**WHAT NEEDS TO BE DONE:** Would you print the listing that follows exactly, but without its pictures?

**MATERIAL TO PROCESS:**
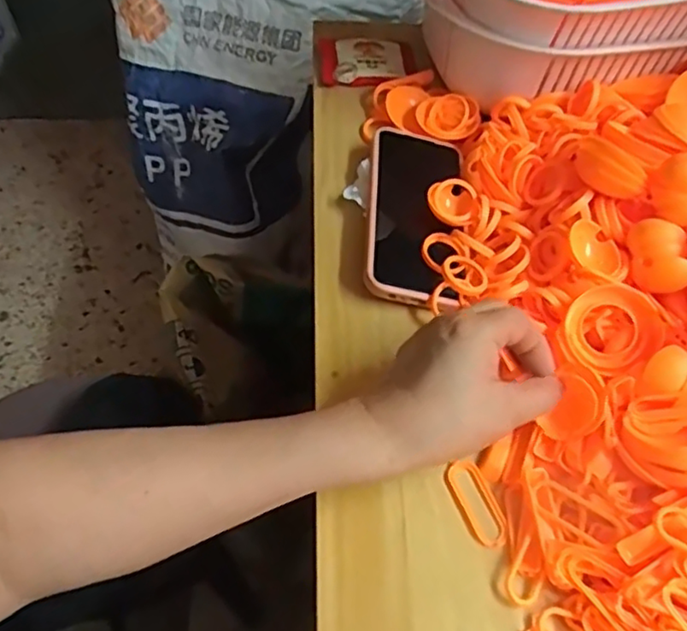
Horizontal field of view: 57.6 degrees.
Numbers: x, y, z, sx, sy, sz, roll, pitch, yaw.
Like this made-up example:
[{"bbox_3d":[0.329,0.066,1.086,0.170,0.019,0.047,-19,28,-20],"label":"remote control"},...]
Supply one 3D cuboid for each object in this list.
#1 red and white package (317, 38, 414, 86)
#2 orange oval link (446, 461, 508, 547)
[{"bbox_3d":[0.024,-0.243,0.600,0.091,0.016,0.058,-1,57,-4],"label":"red and white package"},{"bbox_3d":[0.082,0.115,0.382,0.021,0.006,0.053,-19,59,-15],"label":"orange oval link"}]

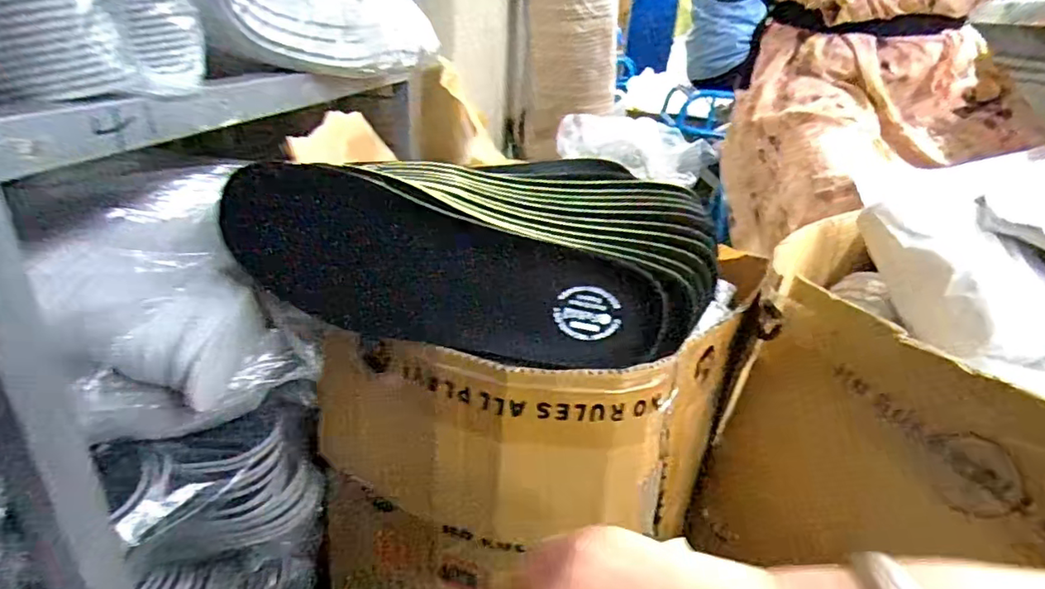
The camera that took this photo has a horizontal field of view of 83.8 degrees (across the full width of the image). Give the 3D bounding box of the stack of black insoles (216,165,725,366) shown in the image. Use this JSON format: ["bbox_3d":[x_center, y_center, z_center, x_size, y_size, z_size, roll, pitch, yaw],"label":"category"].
[{"bbox_3d":[-0.026,-0.036,0.428,0.321,0.109,0.143,9,27,11],"label":"stack of black insoles"}]

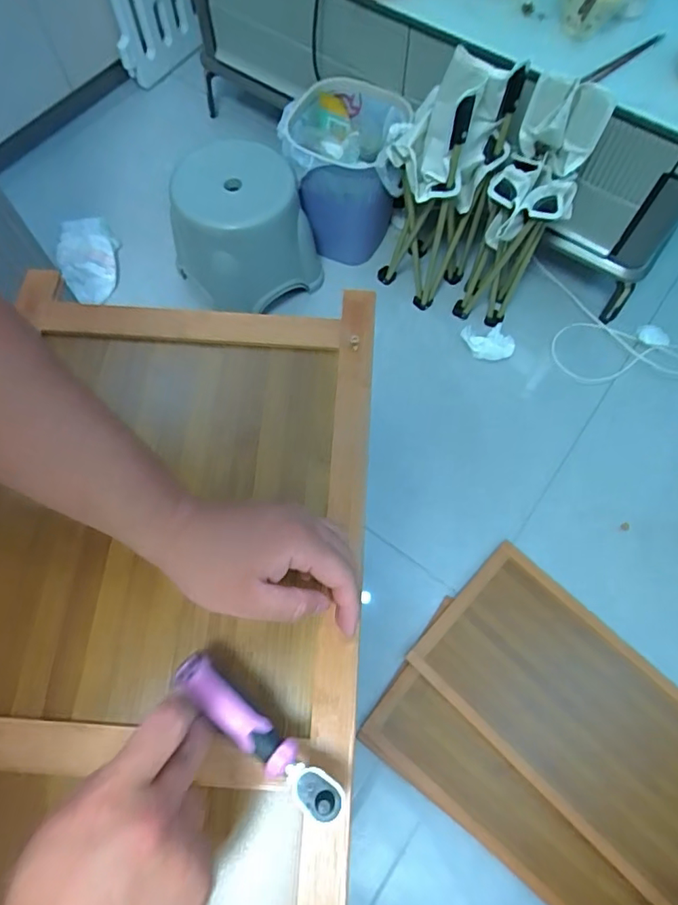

**RESULT OF THE TASK:**
Horizontal field of view: 57.6 degrees.
Numbers: x, y, z, sx, sy, sz, roll, pitch, yaw.
Like this made-up example:
[{"bbox_3d":[0.329,0.066,1.086,0.170,0.019,0.047,-19,28,-20],"label":"remote control"},...]
Supply one 3D cuboid for each object in this list.
#1 red and white package (317, 38, 414, 86)
#2 orange oval link (446, 461, 508, 547)
[{"bbox_3d":[0.024,-0.243,0.600,0.091,0.016,0.058,-1,57,-4],"label":"red and white package"},{"bbox_3d":[0.082,0.115,0.382,0.021,0.006,0.053,-19,59,-15],"label":"orange oval link"}]

The camera that took this photo has a horizontal field of view of 83.8 degrees (across the full width of the image). Give the 3D bounding box of the stack of black insoles (216,165,725,366) shown in the image. Use this JSON format: ["bbox_3d":[x_center, y_center, z_center, x_size, y_size, z_size, roll, pitch, yaw],"label":"category"].
[{"bbox_3d":[-0.026,-0.036,0.428,0.321,0.109,0.143,9,27,11],"label":"stack of black insoles"}]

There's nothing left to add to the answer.